North Carolina Lawyers Weekly Staff//May 8, 2026//
North Carolina Lawyers Weekly Staff//May 8, 2026//
The 4th U.S. Circuit Court of Appeals upheld certification of a damages class alleging that a private prison healthcare contractor unconstitutionally denied treatment for opioid use disorder, but remanded for further findings on whether the plaintiffs could pursue injunctive relief.
The plaintiffs alleged that the defendant maintained a policy excluding screening and medication-assisted treatment for opioid use disorder from the medical care it provided in correctional facilities. According to the plaintiffs, the policy forced incarcerated individuals into painful and medically risky withdrawal, violating the Eighth and Fourteenth Amendments.
The 4th Circuit treated the certified classes separately. As to the injunctive relief class, the court held that the record required further development. Because standing for prospective relief depends on a real and immediate threat of future harm, the court remanded for fact-specific findings on whether the named plaintiffs faced a sufficient likelihood of future exposure to the challenged policy.
But the court affirmed certification of the damages class. It concluded that the class was ascertainable from the defendant’s own records, including diagnoses, prescriptions and withdrawal monitoring. The court also found that common questions predominated, including whether the defendant had a uniform policy excluding opioid-use-disorder treatment and whether that policy amounted to deliberate indifference to serious medical needs.
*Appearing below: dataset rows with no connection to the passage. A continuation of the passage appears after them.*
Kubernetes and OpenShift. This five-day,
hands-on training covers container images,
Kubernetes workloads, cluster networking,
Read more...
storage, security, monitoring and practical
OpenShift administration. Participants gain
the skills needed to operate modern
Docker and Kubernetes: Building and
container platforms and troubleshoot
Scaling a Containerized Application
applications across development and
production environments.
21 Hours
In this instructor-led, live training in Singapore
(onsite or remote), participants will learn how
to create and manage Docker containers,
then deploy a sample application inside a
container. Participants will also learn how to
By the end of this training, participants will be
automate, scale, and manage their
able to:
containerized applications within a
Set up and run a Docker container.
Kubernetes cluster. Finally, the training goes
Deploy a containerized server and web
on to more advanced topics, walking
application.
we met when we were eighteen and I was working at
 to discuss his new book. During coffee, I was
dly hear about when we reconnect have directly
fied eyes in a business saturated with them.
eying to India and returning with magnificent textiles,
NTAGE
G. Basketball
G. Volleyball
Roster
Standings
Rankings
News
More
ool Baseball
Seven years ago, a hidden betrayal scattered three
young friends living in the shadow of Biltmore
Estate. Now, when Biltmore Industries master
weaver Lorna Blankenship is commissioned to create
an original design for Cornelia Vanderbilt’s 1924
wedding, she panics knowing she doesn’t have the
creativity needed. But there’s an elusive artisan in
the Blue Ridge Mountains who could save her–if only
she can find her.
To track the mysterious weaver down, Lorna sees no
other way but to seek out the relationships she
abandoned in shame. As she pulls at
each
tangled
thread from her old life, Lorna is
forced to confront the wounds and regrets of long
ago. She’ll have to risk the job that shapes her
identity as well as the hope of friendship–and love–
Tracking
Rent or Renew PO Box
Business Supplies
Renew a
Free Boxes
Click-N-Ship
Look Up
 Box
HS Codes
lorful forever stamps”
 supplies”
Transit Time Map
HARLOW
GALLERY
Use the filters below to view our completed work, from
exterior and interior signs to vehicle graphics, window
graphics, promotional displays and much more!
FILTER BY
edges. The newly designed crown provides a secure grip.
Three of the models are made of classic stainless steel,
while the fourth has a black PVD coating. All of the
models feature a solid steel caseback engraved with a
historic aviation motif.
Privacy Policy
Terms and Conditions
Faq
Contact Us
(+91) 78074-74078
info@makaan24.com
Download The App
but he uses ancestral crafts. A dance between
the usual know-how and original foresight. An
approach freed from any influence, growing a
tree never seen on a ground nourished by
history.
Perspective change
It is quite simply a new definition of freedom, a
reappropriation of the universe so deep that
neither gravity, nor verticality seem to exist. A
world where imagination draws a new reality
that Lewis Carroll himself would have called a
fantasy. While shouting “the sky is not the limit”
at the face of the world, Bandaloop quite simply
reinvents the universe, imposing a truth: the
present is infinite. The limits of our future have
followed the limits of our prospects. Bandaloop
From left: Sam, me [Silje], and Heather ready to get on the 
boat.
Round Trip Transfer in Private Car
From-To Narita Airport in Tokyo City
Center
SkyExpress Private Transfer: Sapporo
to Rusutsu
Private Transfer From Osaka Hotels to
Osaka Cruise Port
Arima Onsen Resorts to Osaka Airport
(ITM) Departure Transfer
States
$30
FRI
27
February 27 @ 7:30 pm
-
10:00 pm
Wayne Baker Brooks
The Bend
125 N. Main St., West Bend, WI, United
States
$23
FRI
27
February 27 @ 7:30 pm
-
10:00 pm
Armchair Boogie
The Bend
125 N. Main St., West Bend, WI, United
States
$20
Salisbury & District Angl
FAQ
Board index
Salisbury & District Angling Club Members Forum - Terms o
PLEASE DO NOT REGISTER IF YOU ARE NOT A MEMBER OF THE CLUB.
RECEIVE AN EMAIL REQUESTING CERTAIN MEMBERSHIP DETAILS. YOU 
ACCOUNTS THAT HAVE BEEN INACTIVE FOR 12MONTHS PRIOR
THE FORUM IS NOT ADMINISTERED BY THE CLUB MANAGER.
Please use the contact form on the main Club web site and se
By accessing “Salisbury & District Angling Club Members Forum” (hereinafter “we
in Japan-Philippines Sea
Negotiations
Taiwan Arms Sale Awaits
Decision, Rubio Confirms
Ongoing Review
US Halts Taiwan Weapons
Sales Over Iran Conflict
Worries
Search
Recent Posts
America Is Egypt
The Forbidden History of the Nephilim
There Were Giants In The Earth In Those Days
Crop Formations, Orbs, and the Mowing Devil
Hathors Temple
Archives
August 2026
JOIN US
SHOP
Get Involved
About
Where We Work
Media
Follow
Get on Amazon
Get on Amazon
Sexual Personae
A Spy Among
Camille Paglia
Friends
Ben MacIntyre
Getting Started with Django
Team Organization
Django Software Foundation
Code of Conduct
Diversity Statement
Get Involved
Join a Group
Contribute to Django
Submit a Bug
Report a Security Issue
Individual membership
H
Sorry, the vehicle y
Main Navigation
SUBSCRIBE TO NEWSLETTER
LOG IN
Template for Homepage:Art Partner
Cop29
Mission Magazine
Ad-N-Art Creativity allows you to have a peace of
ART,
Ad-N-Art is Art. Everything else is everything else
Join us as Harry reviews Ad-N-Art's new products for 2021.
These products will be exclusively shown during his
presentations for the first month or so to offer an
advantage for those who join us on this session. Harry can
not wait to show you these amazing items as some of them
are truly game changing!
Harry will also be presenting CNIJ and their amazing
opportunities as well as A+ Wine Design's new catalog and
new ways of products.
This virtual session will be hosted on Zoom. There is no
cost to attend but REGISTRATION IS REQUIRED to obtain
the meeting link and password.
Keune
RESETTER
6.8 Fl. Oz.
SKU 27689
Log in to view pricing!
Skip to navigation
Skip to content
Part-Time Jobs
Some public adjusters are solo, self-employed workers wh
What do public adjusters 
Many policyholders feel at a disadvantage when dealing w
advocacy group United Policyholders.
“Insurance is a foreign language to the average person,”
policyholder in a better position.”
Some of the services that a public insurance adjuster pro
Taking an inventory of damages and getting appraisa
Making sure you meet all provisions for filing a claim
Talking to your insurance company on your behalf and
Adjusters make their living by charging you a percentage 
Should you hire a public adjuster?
The court rejected the defendant’s argument that individualized issues defeated certification. The alleged constitutional injury was the denial of medically necessary care itself, not the precise withdrawal symptoms or damages experienced by each class member. Variations in damages did not defeat predominance, particularly where the plaintiffs offered a class-wide model tied to the duration of denied treatment.
The 31 page opinion is Spurlock v. Wexford Health Sources Inc., Lawyers Weekly No. 001-159-26.